A cultura gauchesca, expressão histórica e cultural enraizada no Pampa, transcendeu fronteiras geográficas e temporais, persistindo por quase quatro séculos. Essa rica tradição interage continuamente com outras manifestações culturais, adaptando-se às transformações socioeconômicas e tecnológicas. Como resume o coletivo “Tambo do Bando”, ela mantém “o pé no galpão (territorialidade, pertencimento, identidade) e a cabeça na galáxia (atualidade, universalidade)”.
Elementos como o chimarrão, churrasco, lidas campeiras e a rica musicalidade fazem parte do cotidiano dos sul-rio-grandenses, seja nos campos, cidades ou até mesmo em acampamentos do MST. A cultura gauchesca pulsa na vida do povo, manifestando-se através da oralidade, da arte e de diversas outras formas de expressão. Uma vasta gama de artistas, desde Tabajara Ruas a Yamandu Costa, demonstra a vitalidade e a diversidade dessa cultura.

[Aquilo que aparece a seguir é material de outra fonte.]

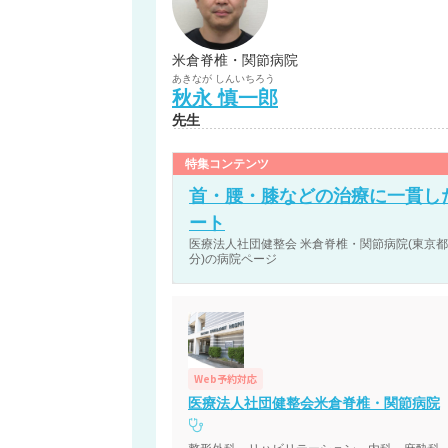
米倉脊椎・関節病院
あきなが
しんいちろう
秋永
慎一郎
先生
特集コンテンツ
首・腰・膝などの治療に一貫し
ート
医療法人社団健整会 米倉脊椎・関節病院(東京都足
分)の病院ページ
Web予約対応
医療法人社団健整会米倉脊椎・関節病院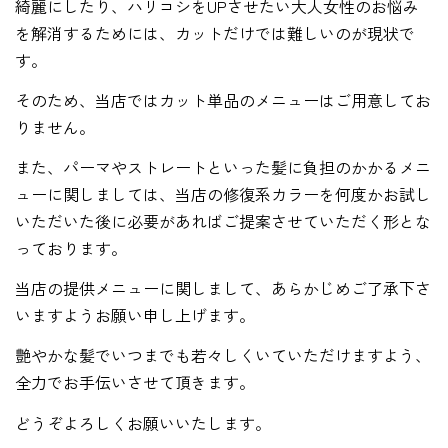
綺麗にしたり、ハリコシをUPさせたい大人女性のお悩み
を解消するためには、カットだけでは難しいのが現状で
す。
そのため、当店ではカット単品のメニューはご用意してお
りません。
また、パーマやストレートといった髪に負担のかかるメニ
ューに関しましては、当店の修復系カラーを何度かお試し
いただいた後に必要があればご提案させていただく形とな
っております。
当店の提供メニューに関しまして、あらかじめご了承下さ
いますようお願い申し上げます。
艶やかな髪でいつまでも若々しくいていただけますよう、
全力でお手伝いさせて頂きます。
どうぞよろしくお願いいたします。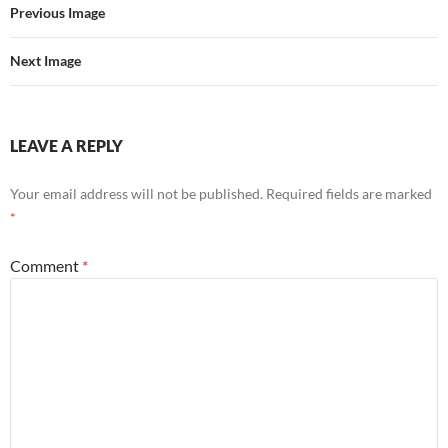
Previous Image
Next Image
LEAVE A REPLY
Your email address will not be published.
Required fields are marked
*
Comment
*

Entendendo a importância histórica e a popularidade da cultura gaúcha, defende-se que os partidos de esquerda devem valorizar e promover sua visibilidade dentro da diversidade cultural do Rio Grande do Sul. Para Fischer (2016), ecoando Walter Benjamin, é crucial “constantemente arrancar a tradição das mãos do conservadorismo”, referindo-se ao tradicionalismo, movimento que, embora abrace a cultura gaúcha, também carrega consigo valores conservadores.
A cultura gauchesca, em sua gênese colonial e patriarcal, apresenta traços conservadores e até discriminatórios. No entanto, como demonstra Leal (2021), centrada no masculino: “o gaúcho”. Cabe aos atores da cena cultural gaúcha questionar e combater o machismo, o racismo e outras formas de discriminação. Iniciativas como o festival “Peitaço da Composição Regional”, organizado por mulheres, exemplificam esse esforço.
O tradicionalismo, com suas bases conservadoras, exerce forte influência na sociedade gaúcha. Sua credibilidade, capilaridade e apoio das classes dominantes lhe garantem penetração nas classes populares. Em muitas comunidades carentes, os CTGs (Centros de Tradições Gaúchas) são os únicos espaços de convivência e organização. Contudo, o tradicionalismo não é monolítico e apresenta contradições que podem ser exploradas para promover uma visão mais progressista da cultura gaúcha.
Transgressões como as de Berenice Azambuja, que desafiou normas de gênero nos CTGs, e iniciativas como a “gira solidária” entre o CTG Guardiões do Rio Grande e integrantes de religiões afro-gaúchas demonstram a existência de tensões dentro do movimento. É fundamental dialogar com os sujeitos dos CTGs que questionam seus princípios, abrindo caminhos para a transformação. O Acampamento Farroupilha de Porto Alegre, espaço plural com diversas manifestações culturais, é um exemplo de como a cultura gaúcha pode ser reinventada.
Em suma, promover a cultura gauchesca em sua plenitude e diversidade, distanciando-a de interpretações conservadoras, é um desafio que deve ser abraçado pela esquerda. Através do diálogo, da valorização das expressões populares e do estímulo à reflexão crítica, é possível construir uma cultura gaúcha mais inclusiva e representativa da sociedade sul-rio-grandense.